** BEGIN STORED ROWS **
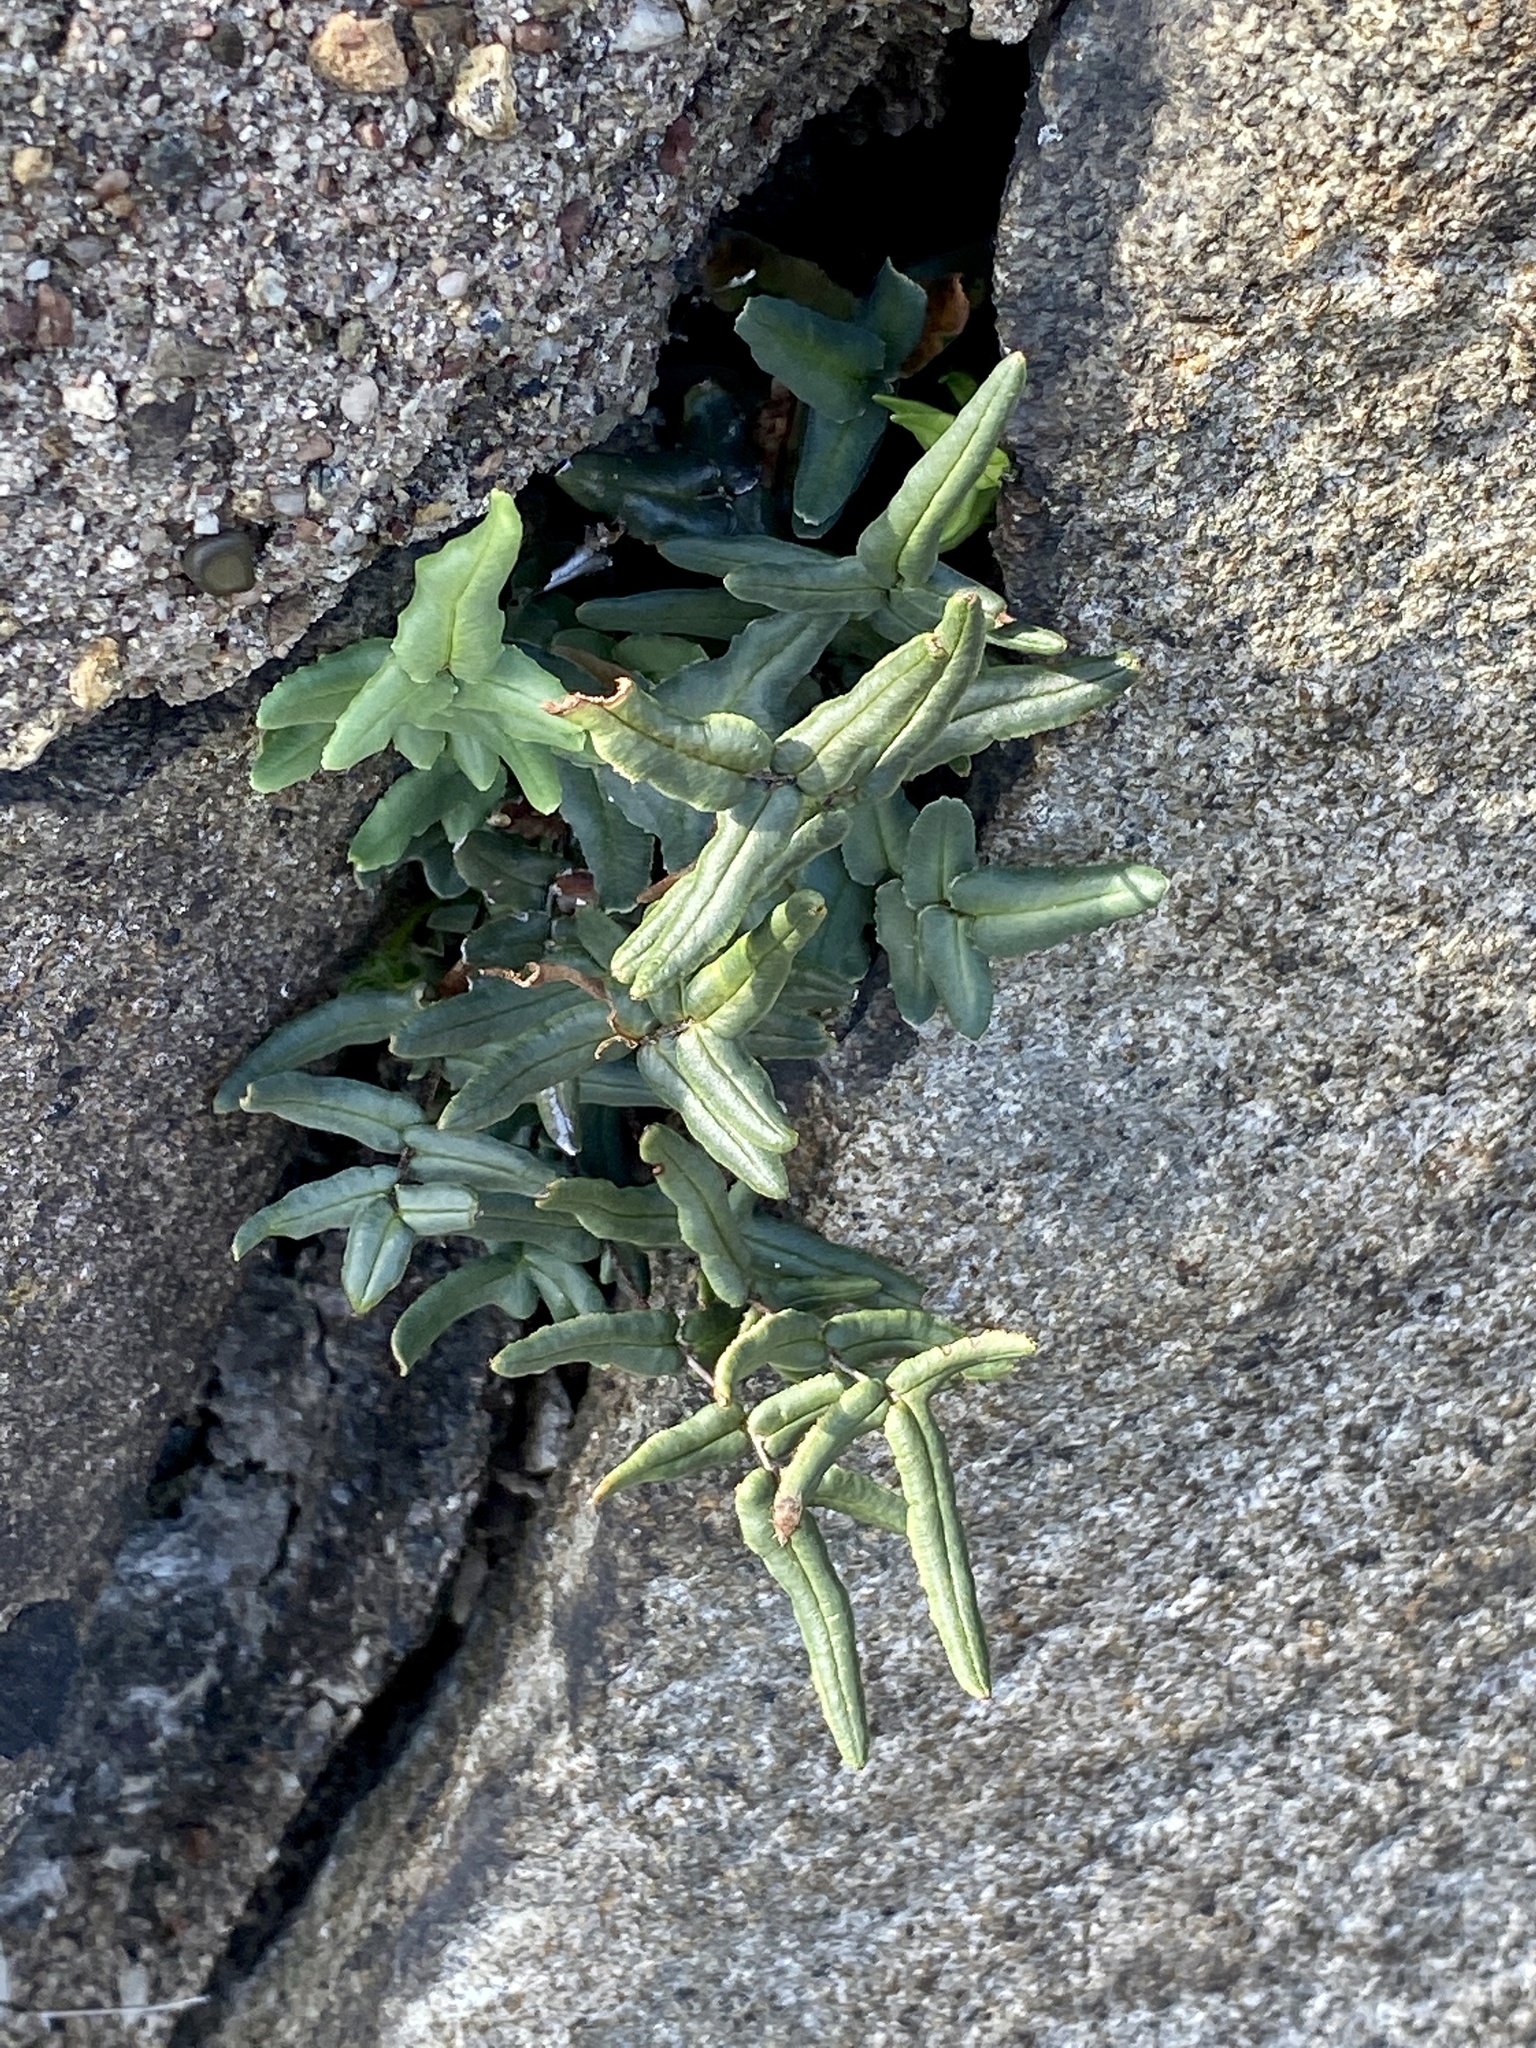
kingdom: Plantae
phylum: Tracheophyta
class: Polypodiopsida
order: Polypodiales
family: Pteridaceae
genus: Pellaea
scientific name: Pellaea atropurpurea
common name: Hairy cliffbrake
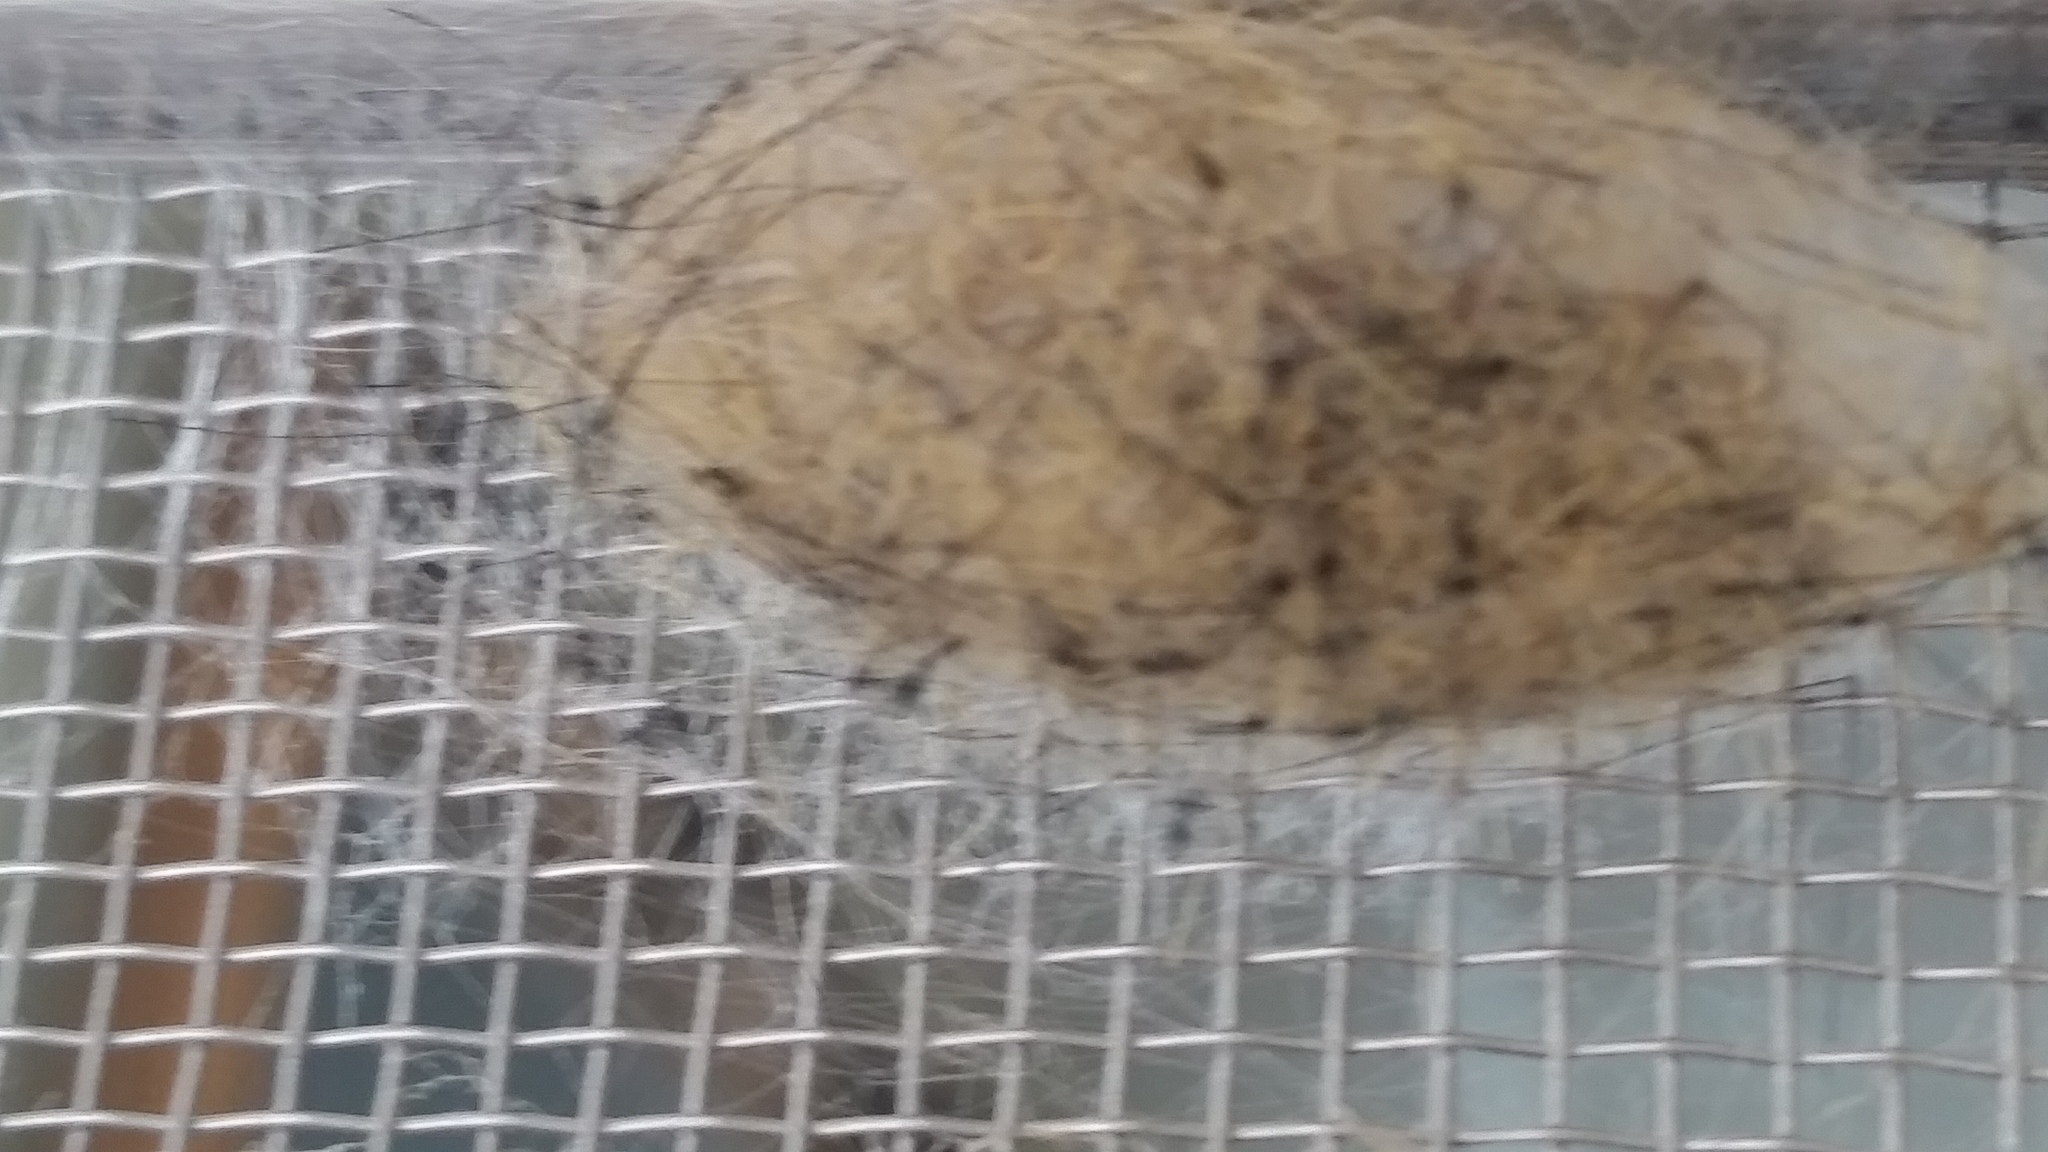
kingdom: Animalia
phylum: Arthropoda
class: Insecta
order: Lepidoptera
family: Erebidae
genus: Orgyia
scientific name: Orgyia vetusta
** END STORED ROWS **
(SET PROBLEM):
Extract every labeled line from the items above, reproducing each verbatim and in its original order. Omit the pictures from your answer.

(FINISHED ANSWER):
kingdom: Plantae
phylum: Tracheophyta
class: Polypodiopsida
order: Polypodiales
family: Pteridaceae
genus: Pellaea
scientific name: Pellaea atropurpurea
common name: Hairy cliffbrake
kingdom: Animalia
phylum: Arthropoda
class: Insecta
order: Lepidoptera
family: Erebidae
genus: Orgyia
scientific name: Orgyia vetusta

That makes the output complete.